Breaking Tools

Breaking things and failing is definitely going to be a part of this project…

Over the weekend when I was making my first mold, my really nice ball-end carbide endmill tried to go through the bolt that was holding my workpiece to the table. This ruined the endmill, made the stepper motors lose steps, and detached the workpiece from the table. The whole job went very well until this happened. It made a few gouges in the surface of the workpiece, but overall I could see that the toolpath worked well, so it wasn’t at all a complete loss.

On Monday night I decided to try milling some steel. I had some 1/8″ steel plate left over that was the perfect size to try out this design on: Then I could have some steel Rayban frames! Fun!

Unfortunately milling steel is much more complicated than milling aluminum. So I ruined another endmill in that job. This time, luckily, I was watching it when it happened. I programmed the toolpath to take more than 1/16″ deep passes. It turns out that my little 1/4″ endmill couldn’t evacuate chips fast enough when it plunged down that deep. This was a monumental problem because I now had an endmill filled with steel that wasn’t going anywhere. As the endmill continued to try cutting, it was only creating friction because the steel welded itself to the cutters on the endmill. So within a few seconds, the endmill and the metal surrounding it turned bright red hot. I quickly hit the software E-Stop button (speaking of which, I need a proper, physical E-Stop button now). When I looked at the endmill, it was filled with steel that didn’t want to leave. I got most of the steel out of the flutes, but there was still some steel welded to the cutter tips and the cutter tips were chipped, so this endmill is now useless. I think this happened it part because I was running it at 2500rpm even though my software said I should be running it at ~1600rpm, which I didn’t realize when I wrote the toolpath. This meant that the cutter didn’t have time to cool down and release the chips. I may have also been plunging too slowly, which made the endmill rub and heat up. But I think the thing that made this mess up the most was the fact that I was using junky steel of indeterminate alloy. This is “weldable steel” from OSH. That means it is probably some form of low carbon (mild) steel, which doesn’t machine very well.

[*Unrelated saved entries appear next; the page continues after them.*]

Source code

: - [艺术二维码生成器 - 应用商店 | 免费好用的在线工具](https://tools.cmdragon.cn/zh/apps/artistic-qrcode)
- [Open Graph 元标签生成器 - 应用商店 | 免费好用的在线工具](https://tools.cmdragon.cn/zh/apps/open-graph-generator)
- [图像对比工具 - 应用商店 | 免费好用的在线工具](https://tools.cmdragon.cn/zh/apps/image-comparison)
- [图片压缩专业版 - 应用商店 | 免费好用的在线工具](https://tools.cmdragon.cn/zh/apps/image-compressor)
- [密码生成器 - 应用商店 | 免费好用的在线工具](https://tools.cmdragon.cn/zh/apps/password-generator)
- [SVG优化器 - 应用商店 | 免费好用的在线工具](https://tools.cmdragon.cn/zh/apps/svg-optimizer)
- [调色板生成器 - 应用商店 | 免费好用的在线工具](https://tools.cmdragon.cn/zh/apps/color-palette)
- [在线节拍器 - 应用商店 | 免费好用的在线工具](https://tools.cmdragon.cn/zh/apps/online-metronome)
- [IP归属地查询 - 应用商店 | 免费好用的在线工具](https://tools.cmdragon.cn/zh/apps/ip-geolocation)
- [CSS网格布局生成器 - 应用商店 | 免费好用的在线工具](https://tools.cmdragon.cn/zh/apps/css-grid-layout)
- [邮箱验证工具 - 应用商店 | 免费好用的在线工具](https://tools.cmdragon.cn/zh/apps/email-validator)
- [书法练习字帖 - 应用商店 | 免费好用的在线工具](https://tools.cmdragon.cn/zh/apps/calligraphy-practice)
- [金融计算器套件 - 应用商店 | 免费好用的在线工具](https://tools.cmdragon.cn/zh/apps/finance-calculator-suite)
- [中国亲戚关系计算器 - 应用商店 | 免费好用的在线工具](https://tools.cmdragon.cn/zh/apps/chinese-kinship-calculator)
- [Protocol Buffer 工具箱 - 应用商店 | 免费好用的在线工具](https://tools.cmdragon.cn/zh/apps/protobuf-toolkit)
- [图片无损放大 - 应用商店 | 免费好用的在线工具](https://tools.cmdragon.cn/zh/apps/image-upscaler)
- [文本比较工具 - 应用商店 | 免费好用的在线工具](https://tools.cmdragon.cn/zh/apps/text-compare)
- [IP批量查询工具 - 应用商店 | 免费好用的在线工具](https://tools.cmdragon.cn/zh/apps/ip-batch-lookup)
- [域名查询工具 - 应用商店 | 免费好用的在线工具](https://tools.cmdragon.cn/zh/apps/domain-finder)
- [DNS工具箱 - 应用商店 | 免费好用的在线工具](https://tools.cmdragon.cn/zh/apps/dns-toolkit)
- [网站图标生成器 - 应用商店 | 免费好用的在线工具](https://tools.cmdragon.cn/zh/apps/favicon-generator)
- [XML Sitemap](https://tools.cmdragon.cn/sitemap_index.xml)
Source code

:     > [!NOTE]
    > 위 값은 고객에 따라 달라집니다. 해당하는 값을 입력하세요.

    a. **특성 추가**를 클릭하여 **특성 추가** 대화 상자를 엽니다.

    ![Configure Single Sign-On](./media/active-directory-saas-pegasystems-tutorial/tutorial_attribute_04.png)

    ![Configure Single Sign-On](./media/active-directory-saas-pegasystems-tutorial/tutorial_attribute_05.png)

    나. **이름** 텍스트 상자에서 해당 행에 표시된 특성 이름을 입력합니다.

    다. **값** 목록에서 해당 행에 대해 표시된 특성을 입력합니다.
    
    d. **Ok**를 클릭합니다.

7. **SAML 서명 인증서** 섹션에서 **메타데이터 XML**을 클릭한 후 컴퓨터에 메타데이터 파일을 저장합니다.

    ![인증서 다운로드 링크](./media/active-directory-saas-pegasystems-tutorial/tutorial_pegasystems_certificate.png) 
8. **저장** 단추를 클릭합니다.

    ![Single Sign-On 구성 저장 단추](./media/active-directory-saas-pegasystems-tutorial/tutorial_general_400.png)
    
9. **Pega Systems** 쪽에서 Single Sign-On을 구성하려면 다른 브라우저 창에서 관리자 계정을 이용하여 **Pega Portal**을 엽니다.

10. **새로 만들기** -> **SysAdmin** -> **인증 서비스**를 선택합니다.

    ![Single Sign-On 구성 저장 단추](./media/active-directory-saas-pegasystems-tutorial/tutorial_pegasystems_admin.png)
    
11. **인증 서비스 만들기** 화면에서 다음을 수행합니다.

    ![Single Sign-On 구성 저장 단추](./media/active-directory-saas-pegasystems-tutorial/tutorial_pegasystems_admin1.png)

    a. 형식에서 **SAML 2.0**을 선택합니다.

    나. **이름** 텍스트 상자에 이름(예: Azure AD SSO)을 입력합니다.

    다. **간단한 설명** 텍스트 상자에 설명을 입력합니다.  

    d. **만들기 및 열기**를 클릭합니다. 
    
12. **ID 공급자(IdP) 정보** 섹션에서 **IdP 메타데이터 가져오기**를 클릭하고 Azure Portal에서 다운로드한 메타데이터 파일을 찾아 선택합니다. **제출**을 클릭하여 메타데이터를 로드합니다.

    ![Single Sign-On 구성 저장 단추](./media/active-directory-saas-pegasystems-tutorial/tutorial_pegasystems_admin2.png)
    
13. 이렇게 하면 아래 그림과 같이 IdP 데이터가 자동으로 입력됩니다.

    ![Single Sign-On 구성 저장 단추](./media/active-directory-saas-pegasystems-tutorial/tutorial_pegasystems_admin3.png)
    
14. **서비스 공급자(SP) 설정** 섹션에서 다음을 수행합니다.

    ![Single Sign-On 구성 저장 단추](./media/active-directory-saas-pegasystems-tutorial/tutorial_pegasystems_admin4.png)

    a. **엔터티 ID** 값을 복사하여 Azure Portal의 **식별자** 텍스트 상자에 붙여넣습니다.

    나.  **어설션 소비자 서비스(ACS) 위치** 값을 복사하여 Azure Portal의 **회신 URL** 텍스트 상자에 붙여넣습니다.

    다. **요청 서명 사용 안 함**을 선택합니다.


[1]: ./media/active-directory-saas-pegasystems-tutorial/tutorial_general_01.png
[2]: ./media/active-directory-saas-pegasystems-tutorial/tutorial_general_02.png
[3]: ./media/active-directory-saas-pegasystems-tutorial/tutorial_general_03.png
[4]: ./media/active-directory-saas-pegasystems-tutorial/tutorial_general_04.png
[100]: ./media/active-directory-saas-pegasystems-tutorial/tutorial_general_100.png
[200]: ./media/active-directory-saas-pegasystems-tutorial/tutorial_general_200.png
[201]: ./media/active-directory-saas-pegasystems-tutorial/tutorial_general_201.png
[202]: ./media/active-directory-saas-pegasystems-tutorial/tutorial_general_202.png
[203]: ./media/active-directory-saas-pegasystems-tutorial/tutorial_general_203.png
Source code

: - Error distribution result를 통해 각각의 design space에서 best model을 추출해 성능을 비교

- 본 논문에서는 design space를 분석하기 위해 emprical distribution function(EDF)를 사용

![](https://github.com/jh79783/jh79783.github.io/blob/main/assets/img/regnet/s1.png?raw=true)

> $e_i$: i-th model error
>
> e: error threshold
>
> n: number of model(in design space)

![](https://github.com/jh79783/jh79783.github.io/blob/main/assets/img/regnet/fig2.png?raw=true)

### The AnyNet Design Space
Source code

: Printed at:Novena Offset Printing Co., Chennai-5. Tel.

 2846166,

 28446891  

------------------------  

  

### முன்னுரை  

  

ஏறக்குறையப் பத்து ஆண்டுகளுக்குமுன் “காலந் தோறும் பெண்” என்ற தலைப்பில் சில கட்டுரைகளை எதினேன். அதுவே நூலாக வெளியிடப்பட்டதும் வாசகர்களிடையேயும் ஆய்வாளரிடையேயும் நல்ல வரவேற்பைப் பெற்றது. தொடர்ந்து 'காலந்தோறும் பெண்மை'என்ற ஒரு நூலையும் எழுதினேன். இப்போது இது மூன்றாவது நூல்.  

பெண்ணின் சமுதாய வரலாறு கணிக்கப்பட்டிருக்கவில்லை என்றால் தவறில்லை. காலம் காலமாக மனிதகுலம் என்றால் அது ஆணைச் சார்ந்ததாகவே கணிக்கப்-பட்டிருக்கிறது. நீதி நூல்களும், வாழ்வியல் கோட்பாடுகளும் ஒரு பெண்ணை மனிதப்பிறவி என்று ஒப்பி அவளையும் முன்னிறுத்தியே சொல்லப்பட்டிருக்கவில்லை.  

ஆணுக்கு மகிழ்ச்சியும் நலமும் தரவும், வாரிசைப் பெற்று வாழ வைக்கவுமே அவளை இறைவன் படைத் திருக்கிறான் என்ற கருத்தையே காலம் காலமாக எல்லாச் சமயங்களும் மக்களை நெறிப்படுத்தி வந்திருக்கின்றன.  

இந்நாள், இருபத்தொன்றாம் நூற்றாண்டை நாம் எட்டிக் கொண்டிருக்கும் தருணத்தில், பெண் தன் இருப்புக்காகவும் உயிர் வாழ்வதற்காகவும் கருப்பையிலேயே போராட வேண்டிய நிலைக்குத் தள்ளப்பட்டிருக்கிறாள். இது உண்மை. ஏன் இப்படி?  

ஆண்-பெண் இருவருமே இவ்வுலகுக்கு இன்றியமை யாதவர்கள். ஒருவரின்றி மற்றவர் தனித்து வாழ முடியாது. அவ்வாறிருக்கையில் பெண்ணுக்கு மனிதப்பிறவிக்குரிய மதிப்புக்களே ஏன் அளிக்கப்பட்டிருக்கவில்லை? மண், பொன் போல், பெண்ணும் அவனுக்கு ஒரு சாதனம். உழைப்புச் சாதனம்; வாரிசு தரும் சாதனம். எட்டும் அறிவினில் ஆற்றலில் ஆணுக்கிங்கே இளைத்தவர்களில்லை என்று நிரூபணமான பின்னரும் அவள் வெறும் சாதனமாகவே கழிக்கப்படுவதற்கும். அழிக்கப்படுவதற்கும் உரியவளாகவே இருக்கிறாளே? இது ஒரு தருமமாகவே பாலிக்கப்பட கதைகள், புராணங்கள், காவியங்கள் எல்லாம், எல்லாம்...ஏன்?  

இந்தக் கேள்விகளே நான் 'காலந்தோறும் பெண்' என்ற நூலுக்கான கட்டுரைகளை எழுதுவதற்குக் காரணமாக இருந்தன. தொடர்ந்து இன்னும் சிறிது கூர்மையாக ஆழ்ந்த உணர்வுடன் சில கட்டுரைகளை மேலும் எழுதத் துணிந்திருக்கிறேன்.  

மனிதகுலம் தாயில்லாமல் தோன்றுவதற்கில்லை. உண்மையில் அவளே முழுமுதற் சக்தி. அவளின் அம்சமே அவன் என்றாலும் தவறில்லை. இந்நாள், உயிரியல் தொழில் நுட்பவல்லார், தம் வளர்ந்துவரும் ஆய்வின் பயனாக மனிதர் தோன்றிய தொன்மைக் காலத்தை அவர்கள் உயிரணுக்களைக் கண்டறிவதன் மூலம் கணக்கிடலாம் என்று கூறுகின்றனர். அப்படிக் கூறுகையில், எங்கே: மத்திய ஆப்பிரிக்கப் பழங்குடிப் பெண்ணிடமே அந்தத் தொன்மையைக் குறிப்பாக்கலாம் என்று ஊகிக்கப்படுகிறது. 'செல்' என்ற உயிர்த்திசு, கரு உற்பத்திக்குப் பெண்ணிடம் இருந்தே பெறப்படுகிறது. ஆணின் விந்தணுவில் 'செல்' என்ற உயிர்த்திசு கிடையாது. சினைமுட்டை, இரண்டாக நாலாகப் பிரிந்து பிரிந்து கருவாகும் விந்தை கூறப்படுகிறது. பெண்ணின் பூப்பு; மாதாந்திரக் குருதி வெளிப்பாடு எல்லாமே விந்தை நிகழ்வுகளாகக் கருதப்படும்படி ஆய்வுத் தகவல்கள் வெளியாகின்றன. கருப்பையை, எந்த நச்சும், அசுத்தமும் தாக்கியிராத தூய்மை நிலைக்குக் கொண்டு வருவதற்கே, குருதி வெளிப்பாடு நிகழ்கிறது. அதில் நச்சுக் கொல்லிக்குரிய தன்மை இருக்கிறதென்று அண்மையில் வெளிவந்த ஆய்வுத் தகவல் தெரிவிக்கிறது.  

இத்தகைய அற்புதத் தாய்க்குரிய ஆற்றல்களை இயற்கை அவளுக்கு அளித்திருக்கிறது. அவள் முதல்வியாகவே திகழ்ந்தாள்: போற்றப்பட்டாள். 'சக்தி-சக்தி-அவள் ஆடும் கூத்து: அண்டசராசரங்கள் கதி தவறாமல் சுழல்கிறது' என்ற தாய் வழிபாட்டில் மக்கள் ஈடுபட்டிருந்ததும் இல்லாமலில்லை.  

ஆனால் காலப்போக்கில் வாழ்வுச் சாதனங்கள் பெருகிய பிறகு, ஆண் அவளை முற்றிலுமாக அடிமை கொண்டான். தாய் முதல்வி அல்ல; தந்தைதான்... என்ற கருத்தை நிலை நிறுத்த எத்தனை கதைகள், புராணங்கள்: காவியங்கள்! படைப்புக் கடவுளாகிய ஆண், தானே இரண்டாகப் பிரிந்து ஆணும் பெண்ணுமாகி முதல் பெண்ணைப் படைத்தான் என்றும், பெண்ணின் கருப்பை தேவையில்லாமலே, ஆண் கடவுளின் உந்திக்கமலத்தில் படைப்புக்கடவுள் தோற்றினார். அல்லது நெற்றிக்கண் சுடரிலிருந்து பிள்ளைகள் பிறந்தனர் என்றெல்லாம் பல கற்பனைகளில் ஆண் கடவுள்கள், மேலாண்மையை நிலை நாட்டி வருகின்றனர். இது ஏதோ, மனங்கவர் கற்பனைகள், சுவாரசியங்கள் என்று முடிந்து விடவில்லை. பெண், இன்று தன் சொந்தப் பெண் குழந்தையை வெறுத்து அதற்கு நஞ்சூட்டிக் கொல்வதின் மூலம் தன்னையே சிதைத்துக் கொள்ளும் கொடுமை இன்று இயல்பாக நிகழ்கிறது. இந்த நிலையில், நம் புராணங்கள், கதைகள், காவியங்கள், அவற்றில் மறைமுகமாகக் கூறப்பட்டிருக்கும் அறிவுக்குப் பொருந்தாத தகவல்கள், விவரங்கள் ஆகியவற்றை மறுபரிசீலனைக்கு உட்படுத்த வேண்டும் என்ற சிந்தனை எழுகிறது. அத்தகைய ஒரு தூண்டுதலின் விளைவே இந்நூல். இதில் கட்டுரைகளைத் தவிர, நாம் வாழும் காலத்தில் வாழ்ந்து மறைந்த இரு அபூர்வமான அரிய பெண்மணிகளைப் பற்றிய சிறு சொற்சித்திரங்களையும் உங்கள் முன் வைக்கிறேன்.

So because I ruined 2 endmills in 2 days, I decided to take some pictures.

Here are the two endmills that I ruined:

Here are some pictures of the fancy ballmill (right in the above picture) under a microscope. These show that the whole surface of the cutting edge is ruined and chipped.

All of these should look like smooth perfect edges, much like the edge of a knife.

This is what an endmill is supposed to look like (I broke this one too awhile ago):

Close up of a 1/32" solid carbide UltraTool endmill

Close up of a 1/32" solid carbide UltraTool endmill

Of course I also ruined the regular endmill I used with the steel. You can see that there are little bits of steel welded to the corners of the cutting edges of the endmill which means this endmill will never cut again:

Overall this wasn’t a huge deal and it definitely taught me a lot, most importantly that machining is a science and it requires a lot of experience to get right. The fancy endmill cost about $20 and the regular one was part of a set of cheap ones, so replacing it would probably cost $5.